Genetic association was tested in different models: full genotype, dominant, recessive and by allele using Epidat version 3. To identify SNPs associated with increased nicotine addiction, we compared HS vs. LS, and to associate SNPs with cigarette consumption, we compared HS vs. NS and LS vs. NS (Table 1, Fig. 3).

Table 1

Codominant model analysis for genotypes and alleles of SNPs analyzed in CYP2A6.

SNP Genotype or allele	HS (n=351)		LS (n=349)		NS (n=394)
	n	GF/AF (%)	n	GF/AF (%)	n	GF/AF (%)
rs1137115
GG	234	66.67	240	68.77	296	75.12
GA	107	30.48	103	29.51	89	22.58
AA	10	2.85	6	1.72	9	2.31
G	575	81.90	583	83.52	681	86.42
A	127	18.10	115	16.48	107	13.58
rs4105144
CC	227	64.67	232	66.48	284	72.08
CT	112	31.90	103	29.51	99	25.12
TT	12	3.41	14	4.01	11	2.79
C	566	80.62	567	81.23	667	84.64
T	136	19.37	131	18.76	121	15.36
rs1801272
TT	341	97.15	337	96.56	389	98.73
TA	10	2.85	11	3.14	5	1.27
AA	0	0	1	0.28	0	0
T	692	98.57	685	98.14	783	99.36
A	10	1.42	13	1.86	5	0.63
rs28399433
TT	254	72.36	242	69.34	277	70.30
TG	88	25.07	94	26.93	110	27.91
GG	9	2.56	13	3.72	7	1.77
T	596	84.9	578	82.80	664	84.26
G	106	15.09	120	17.19	124	15.73

HS, Heavy smokers; LS, Light smokers; NS, Never-smokers; GF, Genotypic frequency; AF, Allelic frequency.

Ethical approval

The protocol was approved by INER science and research bioethics and biosecurity committees (protocol number B15-16).

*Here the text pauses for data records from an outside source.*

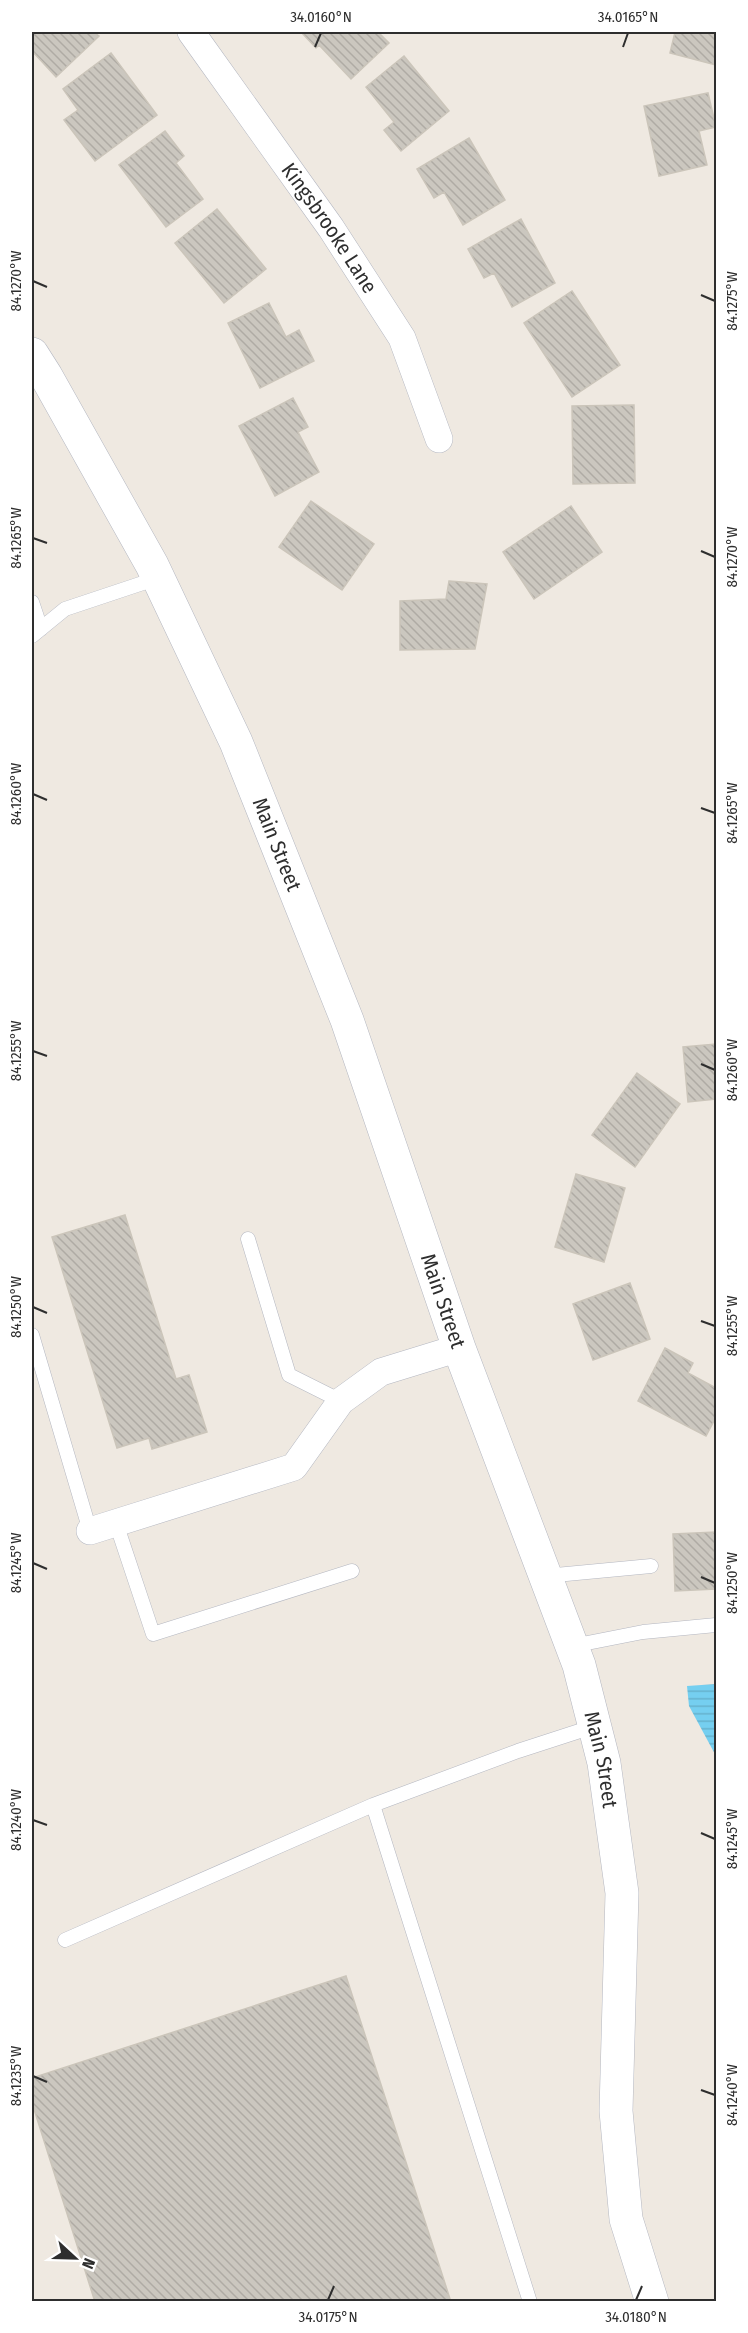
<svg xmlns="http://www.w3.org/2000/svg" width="748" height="2333" viewBox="0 0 748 2333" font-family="'Fira Sans Condensed',sans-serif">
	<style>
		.water { fill: url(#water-rules) }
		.building { fill: url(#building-back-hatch); stroke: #cbc5ba; stroke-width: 1.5 }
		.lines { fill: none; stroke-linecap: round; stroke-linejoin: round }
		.lane-casing { stroke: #b4b7c1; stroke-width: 15 }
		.street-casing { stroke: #b4b7c1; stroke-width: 28 }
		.secondary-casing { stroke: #b4b7c1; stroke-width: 34 }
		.lane { stroke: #fff; stroke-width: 14 }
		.street { stroke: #fff; stroke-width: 27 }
		.secondary { stroke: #fff; stroke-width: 33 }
		.ticks { fill: none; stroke: #2e2e2e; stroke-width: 2 }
		.labels { text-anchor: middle; stroke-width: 5; stroke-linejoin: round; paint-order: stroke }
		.street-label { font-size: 21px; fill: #2e2e2e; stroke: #fff }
		.neatline { fill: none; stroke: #2e2e2e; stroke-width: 2 }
		.ticks-label { font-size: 15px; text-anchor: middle; fill: #2e2e2e }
	</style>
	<defs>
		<pattern id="water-rules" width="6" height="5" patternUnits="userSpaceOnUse" patternTransform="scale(1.5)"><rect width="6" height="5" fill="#75cff0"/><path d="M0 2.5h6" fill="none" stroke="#66b2ce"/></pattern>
		<pattern id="building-back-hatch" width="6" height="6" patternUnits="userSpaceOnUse" patternTransform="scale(1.5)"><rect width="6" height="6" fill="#cbc7bf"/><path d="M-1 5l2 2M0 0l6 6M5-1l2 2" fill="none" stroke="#afaba4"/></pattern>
	</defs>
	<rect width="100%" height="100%" fill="#efe9e1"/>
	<!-- water -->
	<path class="water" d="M716,1684V1756L689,1706L687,1686Z"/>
	<!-- building -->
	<path class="building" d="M32,32H94L99,36L56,77L32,51Z
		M301,32H378L389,43L351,79L319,45L316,48Z
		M675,32H716V65L670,53Z
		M111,53L157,115L95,161L64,120L78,110L63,89Z
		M404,56L449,111L401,151L384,130L394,122L366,87Z
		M708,93L716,127L699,131L707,165L659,176L644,106Z
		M165,131L184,156L176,163L203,199L166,227L119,165Z
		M469,138L505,200L463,225L444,192L434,198L417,169Z
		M217,209L266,269L224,303L175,243Z
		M521,219L555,283L512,307L494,273L484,278L468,249Z
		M572,291L620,365L572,397L524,323Z
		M269,303L286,337L299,330L314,361L260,388L228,323Z
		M293,398L308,427L298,432L319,472L275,496L239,426Z
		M634,405L635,483L573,484L572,406Z
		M311,501L374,544L342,590L279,547Z
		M571,506L602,552L534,599L503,552Z
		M449,581L487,584L475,649L400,650V601L446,599Z
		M716,1044V1099L688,1102L683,1047Z
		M637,1073L680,1104L635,1167L592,1135Z
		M576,1174L625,1188L604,1262L555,1247Z
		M125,1215L176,1379L189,1375L207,1432L152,1449L149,1438L117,1448L52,1237Z
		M630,1283L650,1339L593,1360L573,1304Z
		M665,1348L693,1363L688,1373L716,1388V1417L706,1436L638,1401Z
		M716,1532V1589L675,1591L673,1534Z
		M346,1976L451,2302H95L32,2103V2078Z"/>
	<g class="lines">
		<!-- lane casing -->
		<g class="lane-casing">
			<path id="lane" d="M32,602L41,629
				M32,636L65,609L158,578
				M248,1239L289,1375L341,1401
				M32,1335L90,1531
				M116,1523L153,1634L352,1571
				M545,1576L651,1566
				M572,1646L643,1632L716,1625
				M65,1940L373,1805
				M530,2302L373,1805L518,1751L595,1726"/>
		</g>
		<!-- street casing -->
		<g class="street-casing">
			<g id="street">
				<path id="s1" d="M191,32L331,228L402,338L439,439"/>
				<path d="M90,1531L294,1467L341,1401L381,1372L459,1348"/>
			</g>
		</g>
		<!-- secondary casing -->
		<g class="secondary-casing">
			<g id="secondary">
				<path id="s2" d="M32,354L46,376L152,565L236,742L347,1020L459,1348L579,1665L604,1763L622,1893L616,2111L626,2219L652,2302"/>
			</g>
		</g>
		<!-- lane -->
		<use href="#lane" class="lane"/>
		<!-- street -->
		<use href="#street" class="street"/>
		<!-- secondary -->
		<use href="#secondary" class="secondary"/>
	</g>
	<!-- ticks -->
	<path class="ticks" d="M315,47L321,33M623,47L628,33M33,281L47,287M701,295L715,301M33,538L47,543M701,551L715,557M33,794L47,800M701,808L715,813M33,1051L47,1056M701,1064L715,1070M33,1307L47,1313M701,1321L715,1326M33,1563L47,1569M701,1577L715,1583M33,1820L47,1825M701,1833L715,1839M33,2076L47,2082M701,2090L715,2095M328,2300L334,2286M636,2300L642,2286"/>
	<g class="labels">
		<!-- street labels -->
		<g class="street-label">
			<text dy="7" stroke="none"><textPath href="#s1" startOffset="240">Kingsbrooke Lane</textPath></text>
			<text dy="7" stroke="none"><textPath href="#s2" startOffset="549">Main Street</textPath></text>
			<text dy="7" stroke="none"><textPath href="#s2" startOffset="1035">Main Street</textPath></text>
			<text dy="7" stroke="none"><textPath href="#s2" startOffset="1521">Main Street</textPath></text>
		</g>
	</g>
	<!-- border -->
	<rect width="748" height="2333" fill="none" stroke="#ffffff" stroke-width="66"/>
	<!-- north arrow -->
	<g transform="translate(75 2258) rotate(112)" stroke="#ffffff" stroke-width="4.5" paint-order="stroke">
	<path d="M0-4.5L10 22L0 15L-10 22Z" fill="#2e2e2e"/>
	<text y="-9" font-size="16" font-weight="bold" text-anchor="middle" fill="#2e2e2e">N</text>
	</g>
	<rect x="33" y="33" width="682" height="2267" class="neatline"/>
	<g class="ticks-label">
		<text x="321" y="22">34.0160°N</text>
		<text x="628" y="22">34.0165°N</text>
		<text transform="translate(16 281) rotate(-90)" y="5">84.1270°W</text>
		<text transform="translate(732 301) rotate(-90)" y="5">84.1275°W</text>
		<text transform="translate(16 538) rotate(-90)" y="5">84.1265°W</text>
		<text transform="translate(732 557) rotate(-90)" y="5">84.1270°W</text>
		<text transform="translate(16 794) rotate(-90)" y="5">84.1260°W</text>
		<text transform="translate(732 813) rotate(-90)" y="5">84.1265°W</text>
		<text transform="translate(16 1051) rotate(-90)" y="5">84.1255°W</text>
		<text transform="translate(732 1070) rotate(-90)" y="5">84.1260°W</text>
		<text transform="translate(16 1307) rotate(-90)" y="5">84.1250°W</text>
		<text transform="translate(732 1326) rotate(-90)" y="5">84.1255°W</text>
		<text transform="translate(16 1563) rotate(-90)" y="5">84.1245°W</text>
		<text transform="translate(732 1583) rotate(-90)" y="5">84.1250°W</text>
		<text transform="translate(16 1820) rotate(-90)" y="5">84.1240°W</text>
		<text transform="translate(732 1839) rotate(-90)" y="5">84.1245°W</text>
		<text transform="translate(16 2076) rotate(-90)" y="5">84.1235°W</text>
		<text transform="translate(732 2095) rotate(-90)" y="5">84.1240°W</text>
		<text x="328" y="2322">34.0175°N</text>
		<text x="636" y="2322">34.0180°N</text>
	</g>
</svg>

Subject area	Genomic medicine
More specific subject area	Genetic epidemiology
Type of data	Table and figure
How data was acquired	Smoking pattern survey, allelic discrimination assay by real-time PCR (Applied Biosystems, Foster City, CA, USA).
Data format	Analyzed (Fig. 1, Fig. 2, Fig. 3 and Table 1)
Experimental factors	Peripheral blood sample, DNA extraction by BDtract DNA isolation kit (Maxim Biotech, Inc. San Francisco, California, USA).
Experimental features	Genotyping was performed using 3 μL of DNA at 15 ng/μL concentration and TaqMan probes (Applied Biosystems Foster City CA, USA). In each template, we included 3 non-template controls, and 1% of the samples were genotyped in duplicate as an allele assignment control.
Data source location	Instituto Nacional de Enfermedades Respiratorias Ismael Cosío Villegas (INER) at México City
Data accessibility	Accessible from this article; DNA sample and raw data are available for further analyses in collaborative studies.